Comment 19 Shmerl 2020-04-14 16:46:44 UTC
The bottom line is, for the end user this is not working as it should.
Comment 20 Shmerl 2020-06-03 20:00:45 UTC
So, can anything be done about it? Can you please collaborate with AMD developers on this somehow?

This IS a bug, because in practice, the session doesn't recover. If the reason lies in the radeonsi bugs, then they have to be fixed, but if the reason lies in KWin not using robustness extensions correctly, then KWin has to be fixed.

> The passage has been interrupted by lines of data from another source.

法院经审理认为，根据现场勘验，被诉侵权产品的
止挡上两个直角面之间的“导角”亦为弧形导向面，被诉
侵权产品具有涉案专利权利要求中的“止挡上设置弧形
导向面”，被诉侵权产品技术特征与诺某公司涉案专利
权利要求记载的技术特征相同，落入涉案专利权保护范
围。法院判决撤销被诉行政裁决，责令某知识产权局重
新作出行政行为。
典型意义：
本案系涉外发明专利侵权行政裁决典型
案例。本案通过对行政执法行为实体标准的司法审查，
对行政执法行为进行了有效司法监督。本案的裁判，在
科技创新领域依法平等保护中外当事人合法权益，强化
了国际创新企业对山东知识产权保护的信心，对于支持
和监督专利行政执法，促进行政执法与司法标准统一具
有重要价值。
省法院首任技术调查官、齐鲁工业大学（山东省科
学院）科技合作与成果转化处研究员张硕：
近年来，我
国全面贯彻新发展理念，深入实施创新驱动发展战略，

I'm not an expert on either, so this requires participation of both KDE and Mesa developers to figure out.
Comment 21 David Edmundson 2020-06-04 08:47:59 UTC
You've tested completely restarting kwin and said that did not fix the issue.

If that did not fix it, then absolutely nothing we do with GL robustness or GPU reset handling would fix it. Kwin is not involved in the problem.
Comment 22 Shmerl 2020-06-04 14:39:11 UTC
Or kwin doesn't work correctly. What can be the problem then if it's not kwin?